Tickets: The ascent from mid-tier bowl to marquee event will bring dramatic price increases and changes in the seating configuration. Tickets will range from $110 to $260 this year, up from $80-$125 last year. Lower-level sideline seats will cost $235, up from $90. The participating teams' ticket allotments were in the end zones in the past, enabling the bowl to sell the sideline seats locally, but the new deal mandates that the teams get about half of the sideline seats. That means many renewing local buyers will have their seat locations downgraded.

The new business model calls for the six bowls in the playoff rotation to get their revenue primarily from ticket sales.

“It’s incumbent upon us in the new model to sell the bowl out,” Stokan said. “The only revenue streams we have now to meet the expenses of overhead, salaries and putting on the game are tickets and some local sponsorships in categories that ESPN doesn’t have. … That’s why corporate Atlanta and the fans of Atlanta are so important to keeping this game successful.”

After covering expenses, the bowl will retain a management fee and then 15 percent of its profits, with the other 85 percent going to the playoff group, Stokan said.

The playoff group is responsible for payouts to the participating teams, previously the bowl’s responsibility. The bowl paid a combined $7.4 million to the teams last season.

Stokan said the bowl is determined in the new model to continue its history of giving to charities — $1.6 million last year and $17 million since Chick-fil-A became title sponsor in 1997.
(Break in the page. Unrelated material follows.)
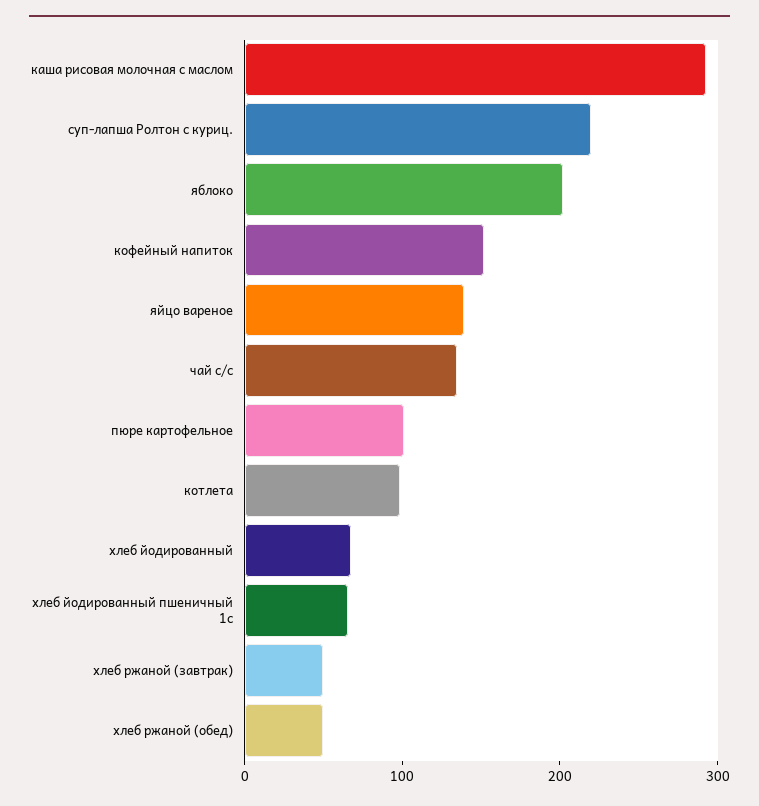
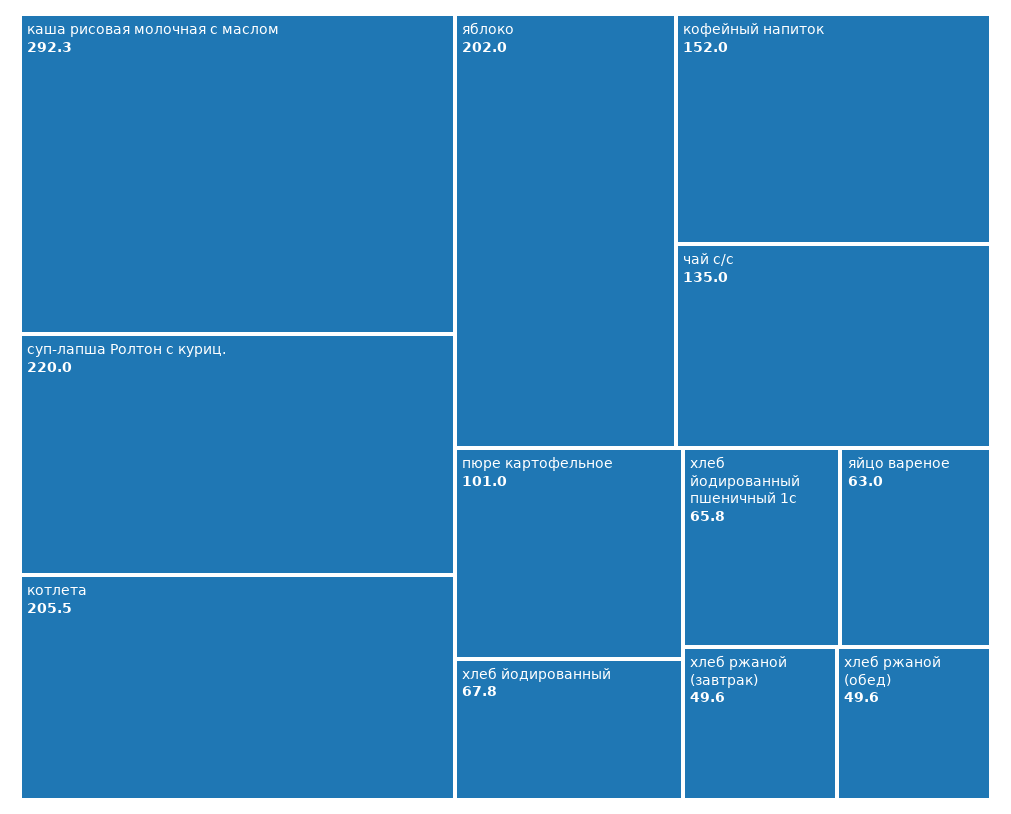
яйцо вареное: 140 -> 63
котлета: 100 -> 205.5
After Chick-fil-A negotiated with ESPN for the right to keep its name on the game for at least the next six years, with an option to renew for six more, the company quickly worked out a supplemental deal with bowl officials regarding issues such as tickets, hospitality and some signage. The bowl also can sell local sponsorships in product categories outside the 15 controlled and sold by ESPN, Stokan said.

In the years it has a semifinal game, the bowl will feature matchups of the nation’s No. 1 team vs. No. 4, or No. 2 vs. No. 3. In other years, including this one, it’ll be assigned a non-playoff matchup of teams likely ranked in the top 15. Atlanta’s 22-year tradition of guaranteed annual ACC-versus-SEC postseason matchups ends.

The bowl began its ticket-renewal campaign last week, promising those who buy tickets this year and next an opportunity to buy them for Atlanta’s first national semifinal in the 2016 season.

The changes also affect Chick-fil-A, which substantially increased its ESPN advertising buy as part of the title-sponsorship deal and accepted sharing the bowl name with Peach again after having it solo for eight years. The playoff group required a moniker as well as a corporate sponsor in the names of the six bowls in the semifinal rotation.

Bowl and Chick-fil-A officials think the upside of being in the playoff system easily justifies all of the changes.

“It … is going to take the bowl and college football in the city of Atlanta to a whole other level,” said Steve Robinson, Chick-fil-A’s executive vice president and chief marketing officer. “It’s a whole new dynamic.”